On se rappelle que Michel avait une recette pour toutes les circonstances embarrassantes.

— Que faut-il faire pour dégriser Paul, Michel ?

— Sacrebleu ! Paul, tâche donc de tenir le long du mur.

— Monsieur n’a qu’à prendre un verre d’eau, à y verser de huit à dix gouttes d’alcali, et forcer Paul à le boire. Paul éternuera et sera dégrisé.

— Avez-vous de l’alcali, Michel ?

— Non ; mais j’ai de l’ammoniaque.

— Cela revient exactement au même. Mettez-moi de l’ammoniaque dans un verre, pas trop, et apportez-moi le verre.

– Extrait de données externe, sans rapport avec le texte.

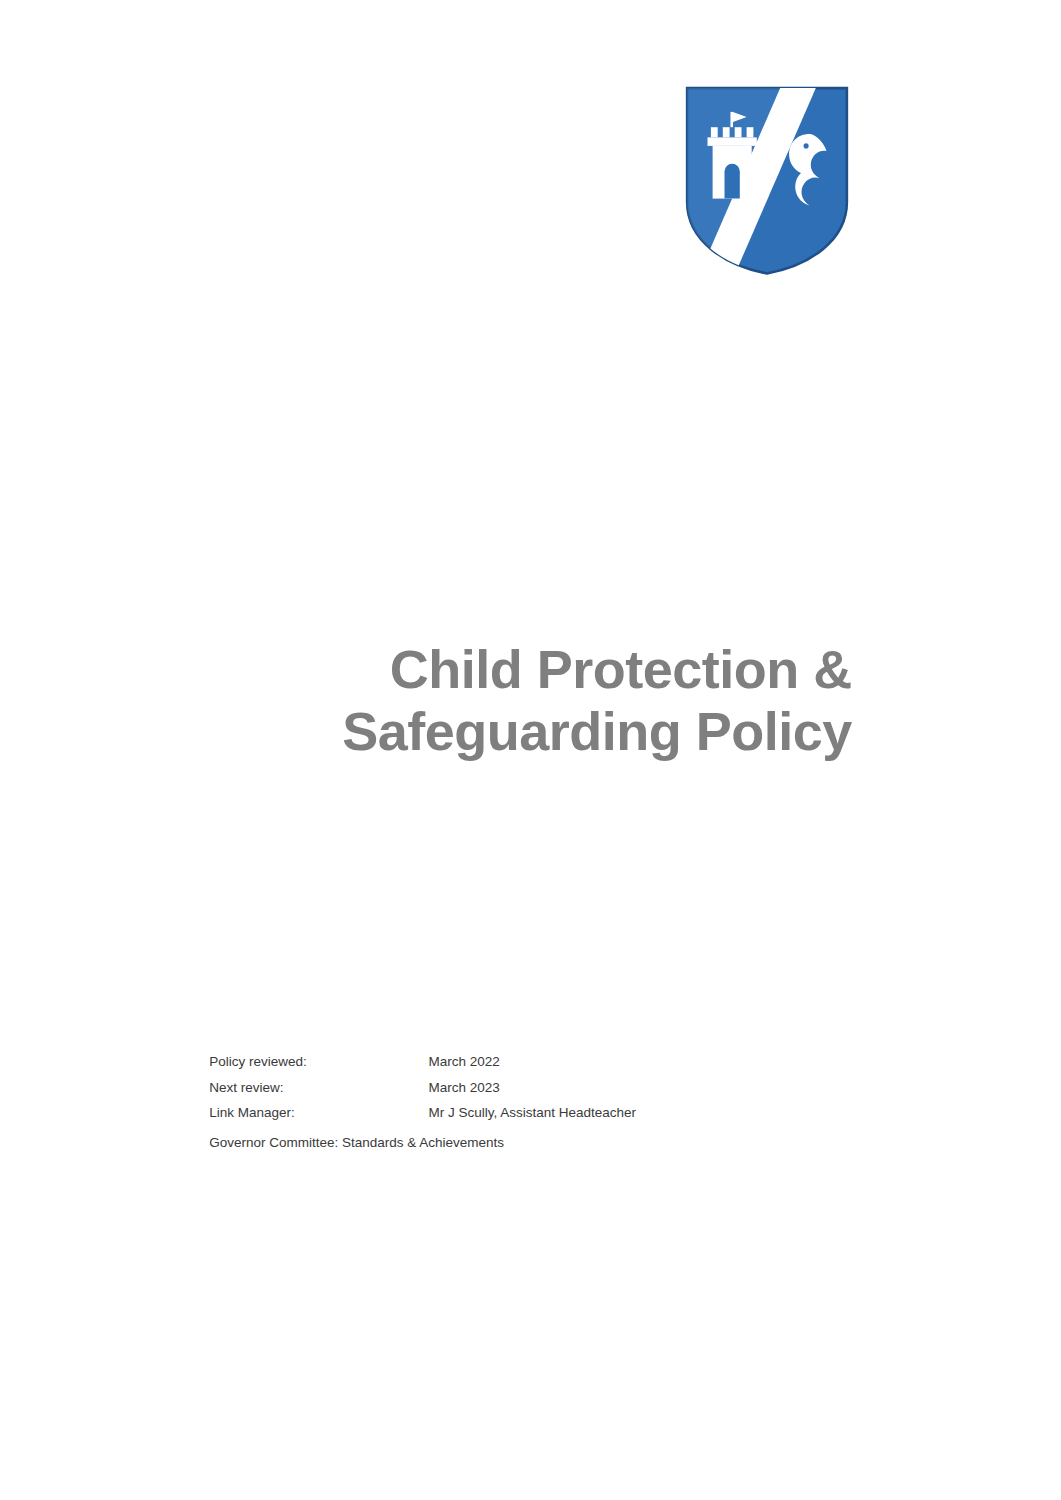Child Protection &
Safeguarding Policy
| Policy reviewed: | March 2022 |
| Next review: | March 2023 |
| Link Manager: | Mr J Scully, Assistant Headteacher |
Governor Committee: Standards & Achievements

Cinq minutes après, Michel rentra avec la potion demandée. On desserra les dents de Paul avec un couteau à papier ; on y introduisit l’orifice du verre et l’on versa délicatement son contenu, qui prit deux directions, celle de l’œsophage, et celle de la cravate ; quoique la cravate eût été certainement plus largement imbibée que le gosier, Paul, ainsi que l’avait prédit Michel, n’en éternua pas moins avec une violence telle, que je m’éloignai, l’abandonnant à lui-même. Il chancela un instant, éternua encore, ouvrit de gros yeux fixes, et ne prononça qu’un mot qui exprimait toute sa pensée :

— Pouah !

— Eh bien, maintenant, Paul, lui dis-je, maintenant que te voilà dégrisé, couche-toi, mon ami, et, aussitôt éveillé, apporte-moi ton compte : je n’aime pas les ivrognes.